Our society was established around 1910 by a group of landsmen who had come to Canada from Vilno, Lithuania and vicinity. It wasn't easy to start a new life in Canada. We came as furriers, tailors and other trades — and with not much more than the clothes on our backs.
We help our own. That's our way. It was then and it still is today. As such, our early mission was to support our brethren who came from the Vilno region. In those days we focused on anything that would make life a little easier for them as they started anew, such as providing interest-free loans, assistance finding work and a place to live. Sometimes it was simply offering a helping hand if someone got sick.

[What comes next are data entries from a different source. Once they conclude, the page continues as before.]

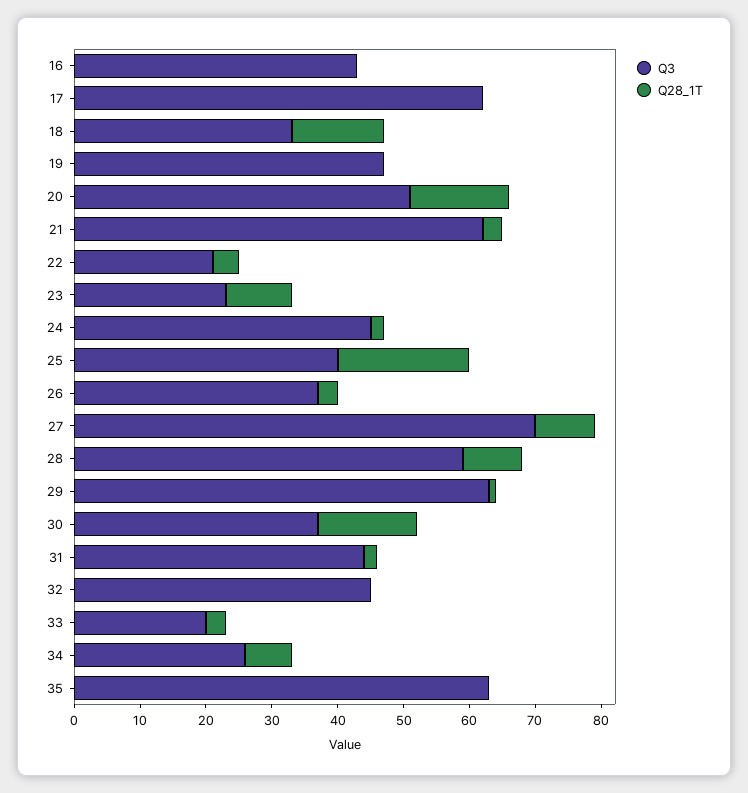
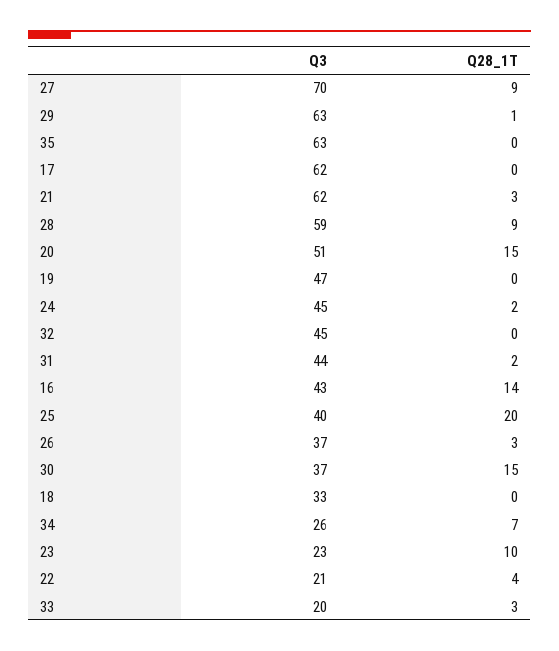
  {
    "Q3": {
      "16": 43,
      "17": 62,
      "18": 33,
      "19": 47,
      "20": 51,
      "21": 62,
      "22": 21,
      "23": 23,
      "24": 45,
      "25": 40,
      "26": 37,
      "27": 70,
      "28": 59,
      "29": 63,
      "30": 37,
      "31": 44,
      "32": 45,
      "33": 20,
      "34": 26,
      "35": 63
    },
    "Q28_1T": {
-     "16": 0,
+     "16": 14,
      "17": 0,
-     "18": 15,
+     "18": 0,
      "19": 0,
      "20": 15,
      "21": 3,
      "22": 4,
      "23": 10,
      "24": 2,
      "25": 20,
      "26": 3,
      "27": 9,
      "28": 9,
      "29": 1,
      "30": 15,
      "31": 2,
      "32": 0,
      "33": 3,
      "34": 7,
      "35": 0
    }
  }

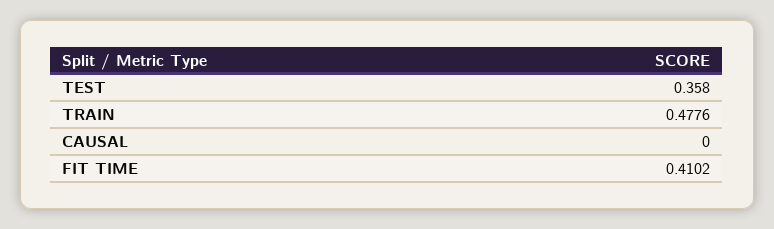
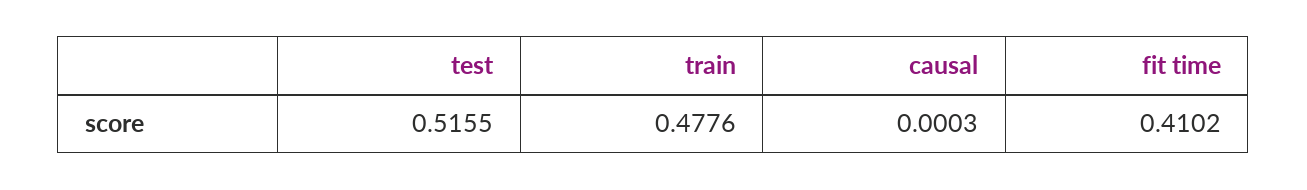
  {
-   "TEST": 0.358,
+   "TEST": 0.5155,
    "TRAIN": 0.4776,
-   "CAUSAL": 0,
+   "CAUSAL": 0.0003,
    "FIT TIME": 0.4102
  }

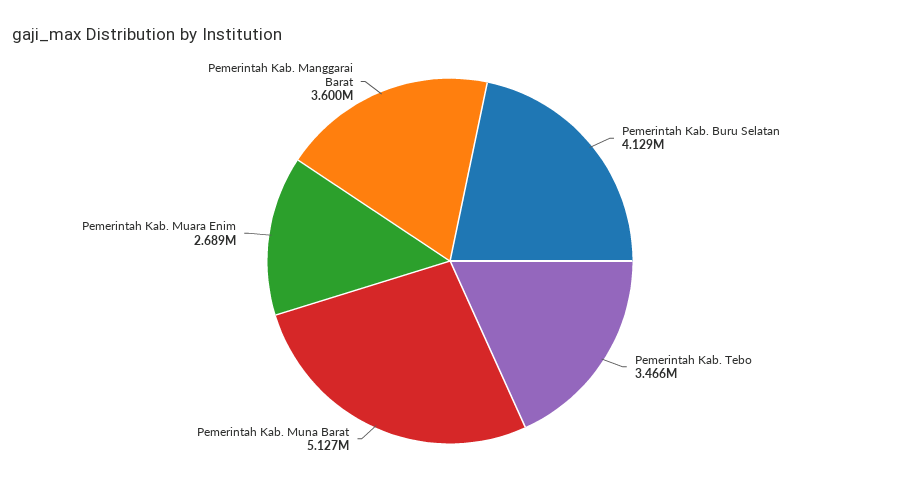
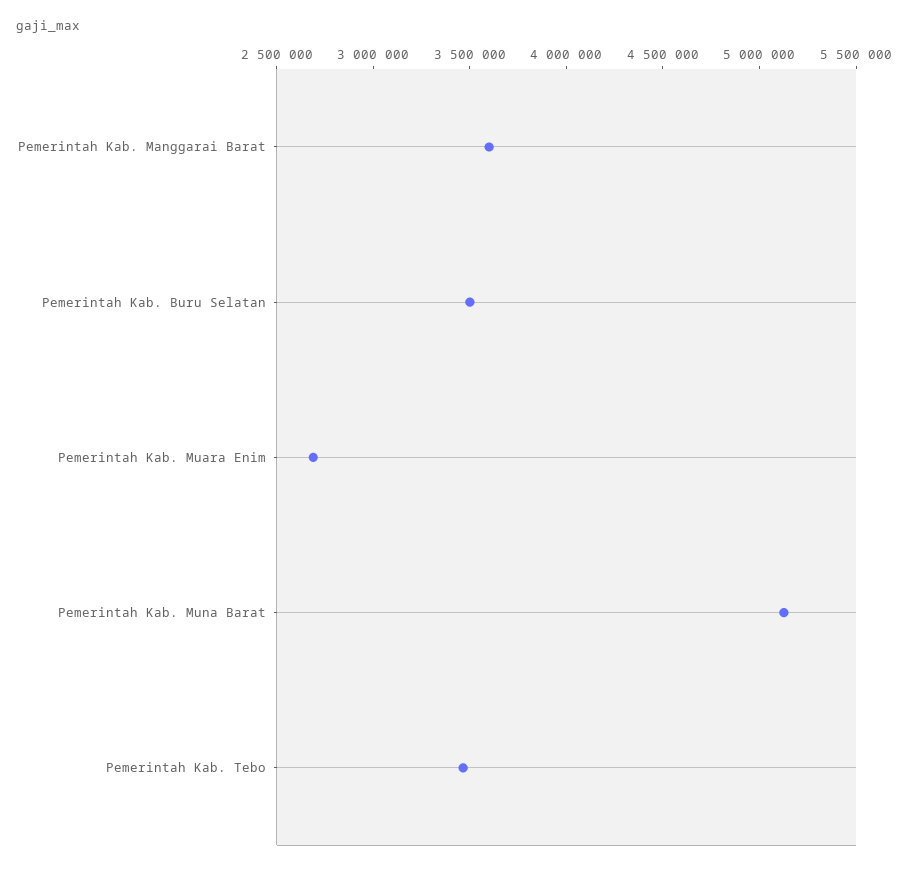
  {
-   "Pemerintah Kab. Buru Selatan": 4129000,
+   "Pemerintah Kab. Buru Selatan": 3500000,
    "Pemerintah Kab. Tebo": 3466000,
    "Pemerintah Kab. Muna Barat": 5127000,
    "Pemerintah Kab. Muara Enim": 2689000,
    "Pemerintah Kab. Manggarai Barat": 3600000
  }

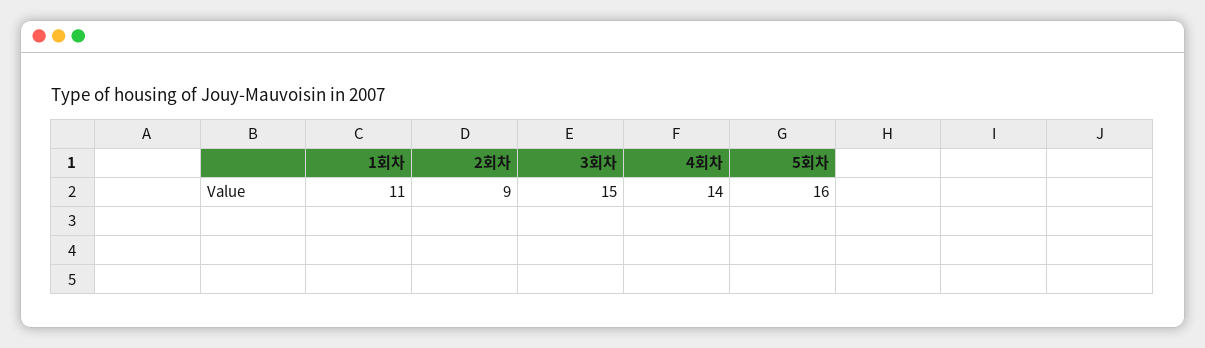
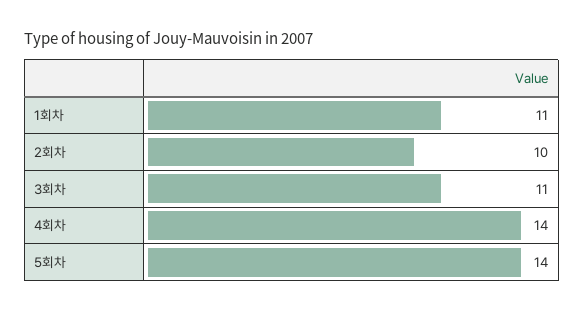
  {
    "1회차": 11,
-   "2회차": 9,
+   "2회차": 10,
-   "3회차": 15,
+   "3회차": 11,
    "4회차": 14,
-   "5회차": 16
+   "5회차": 14
  }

War-torn Europe after the Second World War prompted another substantial burst of immigration to Toronto. As more families settled here our membership grew. We banded together because we had all experienced what it's like to be a newcomer and wanted to give back.
Then in 1948, a third, albeit smaller, wave of immigration came to Toronto from Vilno. As the years passed, fewer families immigrated from Vilno —but of course, they came from other places. Our society expanded its mandate to support our brethren more broadly — locally in the GTA, in Canada and abroad. After all, aren't we all part of the same people?
A key milestone for the society was the purchase of the Bathurst Lawn Memorial Cemetery. This ensured that every member in good standing upon his or her death will be entitled to a cemetery plot here in Toronto.
Israel was also a very strong focus for us. Over the years, we supported many projects including: Tel Hashomer Hospital, Therapeutic Riding Program — Kibbutz Grofit, the development of the city of Eilat, Beit Dagan, Kfar Gvirol, the purchase of ambulances in Israel and much more.
While our membership has been somewhat modest in size (about 100 members or so) we were always mighty in heart. Our spirited volunteers worked tirelessly throughout the years. Notably, the Masada chapter, our women's auxiliary, has been a very dynamic force within our group contributing vastly to many causes locally and abroad.
Each year, the society donates funds to the UJA Annual Campaign. It is important that we continue our support even long after we have each passed on so we established an endowment fund that will give to the campaign in perpetuity. This honours one of our most important Jewish values: Take care of our own and others who are in need. We especially want to support the community that was there for us in our early days in Toronto.